- _EXERCISE REQUIREMENTS_: Which lines in the records below include the word "with"? Report each of them in full.

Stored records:
------------------------------------------------

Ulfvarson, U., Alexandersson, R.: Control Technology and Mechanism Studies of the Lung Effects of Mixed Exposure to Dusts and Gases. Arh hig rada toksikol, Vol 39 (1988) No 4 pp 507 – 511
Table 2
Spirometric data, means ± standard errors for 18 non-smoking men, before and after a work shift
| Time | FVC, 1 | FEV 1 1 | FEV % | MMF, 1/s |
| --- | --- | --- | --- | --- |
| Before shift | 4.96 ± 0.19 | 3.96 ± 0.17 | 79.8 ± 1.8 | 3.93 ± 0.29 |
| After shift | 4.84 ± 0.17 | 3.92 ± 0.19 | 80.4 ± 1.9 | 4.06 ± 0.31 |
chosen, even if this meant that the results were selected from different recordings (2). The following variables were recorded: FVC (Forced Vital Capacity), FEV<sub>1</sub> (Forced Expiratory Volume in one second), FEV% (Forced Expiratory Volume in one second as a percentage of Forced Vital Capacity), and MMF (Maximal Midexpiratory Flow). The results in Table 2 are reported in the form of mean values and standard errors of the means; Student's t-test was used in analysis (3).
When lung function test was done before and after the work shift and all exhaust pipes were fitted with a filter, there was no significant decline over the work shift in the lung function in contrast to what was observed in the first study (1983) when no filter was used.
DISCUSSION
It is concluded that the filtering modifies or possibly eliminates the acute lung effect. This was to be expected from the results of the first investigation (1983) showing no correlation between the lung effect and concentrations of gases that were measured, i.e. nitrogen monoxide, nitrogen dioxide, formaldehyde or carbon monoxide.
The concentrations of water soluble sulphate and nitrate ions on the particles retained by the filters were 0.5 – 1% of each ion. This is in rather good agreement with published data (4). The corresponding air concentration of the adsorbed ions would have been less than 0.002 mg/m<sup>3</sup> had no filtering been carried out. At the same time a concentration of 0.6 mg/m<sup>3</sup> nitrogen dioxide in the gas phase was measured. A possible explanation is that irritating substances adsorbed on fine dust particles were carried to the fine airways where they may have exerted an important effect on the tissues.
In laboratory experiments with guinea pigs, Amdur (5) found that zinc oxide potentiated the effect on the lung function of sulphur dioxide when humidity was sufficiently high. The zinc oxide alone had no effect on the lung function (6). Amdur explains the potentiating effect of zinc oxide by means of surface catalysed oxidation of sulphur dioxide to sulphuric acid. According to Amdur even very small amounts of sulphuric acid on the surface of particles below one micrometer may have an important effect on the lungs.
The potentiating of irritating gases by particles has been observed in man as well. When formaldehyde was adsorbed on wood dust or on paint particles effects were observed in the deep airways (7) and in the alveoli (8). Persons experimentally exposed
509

------------------------------------------------

- _SOLUTION TO THIS TASK_:
When lung function test was done before and after the work shift and all exhaust pipes were fitted with a filter, there was no significant decline over the work shift in the lung function in contrast to what was observed in the first study (1983) when no filter was used.
The concentrations of water soluble sulphate and nitrate ions on the particles retained by the filters were 0.5 – 1% of each ion. This is in rather good agreement with published data (4). The corresponding air concentration of the adsorbed ions would have been less than 0.002 mg/m<sup>3</sup> had no filtering been carried out. At the same time a concentration of 0.6 mg/m<sup>3</sup> nitrogen dioxide in the gas phase was measured. A possible explanation is that irritating substances adsorbed on fine dust particles were carried to the fine airways where they may have exerted an important effect on the tissues.
In laboratory experiments with guinea pigs, Amdur (5) found that zinc oxide potentiated the effect on the lung function of sulphur dioxide when humidity was sufficiently high. The zinc oxide alone had no effect on the lung function (6). Amdur explains the potentiating effect of zinc oxide by means of surface catalysed oxidation of sulphur dioxide to sulphuric acid. According to Amdur even very small amounts of sulphuric acid on the surface of particles below one micrometer may have an important effect on the lungs.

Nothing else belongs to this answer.